**Prompt:** Which lines in the listing below contain the word "Investigations"? Copy each one.

**Entries supplied:**

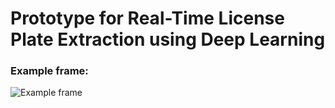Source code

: # Prototype for Real-Time License Plate Extraction using Deep Learning

### Example frame:
![Example frame](./../images/images/example.png?raw=true)
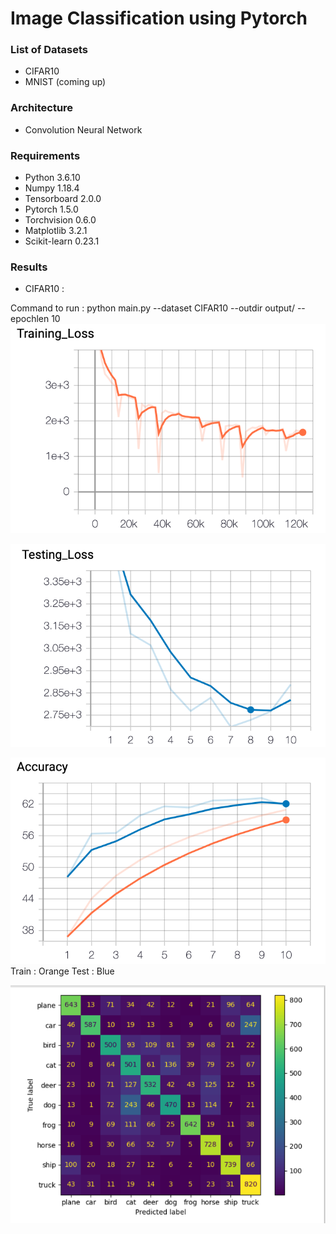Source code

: # Image Classification using Pytorch

### List of Datasets
* CIFAR10
* MNIST (coming up)

### Architecture
* Convolution Neural Network

### Requirements
* Python 3.6.10  
* Numpy 1.18.4  
* Tensorboard 2.0.0   
* Pytorch 1.5.0  
* Torchvision 0.6.0 
* Matplotlib 3.2.1
* Scikit-learn 0.23.1


### Results
* CIFAR10 :

Command to run : python main.py --dataset CIFAR10 --outdir output/ --epochlen 10
![Train Loss](https://github.com/Arushi04/ImageClassification/blob/master/images/train_loss.png "Train Loss")   

![Test Loss](https://github.com/Arushi04/ImageClassification/blob/master/images/test_loss.png "Test Loss")       

![Train Accuracy](https://github.com/Arushi04/ImageClassification/blob/master/images/train-test-accuracy.png "Train/Test Accuracy")
Train : Orange
Test : Blue

![Confusion Matrix](https://github.com/Arushi04/ImageClassification/blob/master/images/confusion_matrix.png "Confusion Matrix")




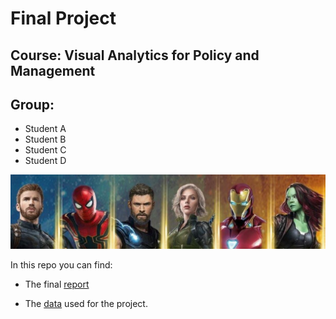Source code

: # Final Project
## Course: Visual Analytics for Policy and Management

## Group: 

* Student A
* Student B
* Student C
* Student D

<center>
<img src="https://github.com/EvansDataScience/basicFinal_VISUAL/raw/master/groupPic.png" width="800">
</center>

In this repo you can find:

* The final [report](https://evansdatascience.github.io/basicFinal_VISUAL/)


* The [data](https://github.com/EvansDataScience/basicFinal_VISUAL/blob/master/dataProject.csv) used for the project.

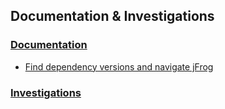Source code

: ## Documentation & Investigations

### <ins>Documentation</ins>
- [Find dependency versions and navigate jFrog](https://www.loom.com/share/afd715a15f964f6d8b262f0d20a8a247?sid=e37da545-dc71-4f3f-a6ee-28fe19b27a4d)

### <ins>Investigations</ins>
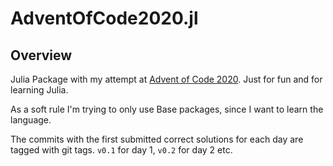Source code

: # AdventOfCode2020.jl

## Overview
Julia Package with my attempt at [Advent of Code 2020](https://adventofcode.com/2020/).
Just for fun and for learning Julia.

As a soft rule I'm trying to only use Base packages, since I want to learn the
language.

The commits with the first submitted correct solutions for each day are tagged
with git tags. `v0.1` for day 1, `v0.2` for day 2 etc.
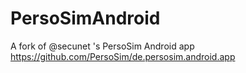 # PersoSimAndroid
A fork of @secunet 's PersoSim Android app
https://github.com/PersoSim/de.persosim.android.app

**Response:**
: ## Documentation & Investigations
### <ins>Investigations</ins>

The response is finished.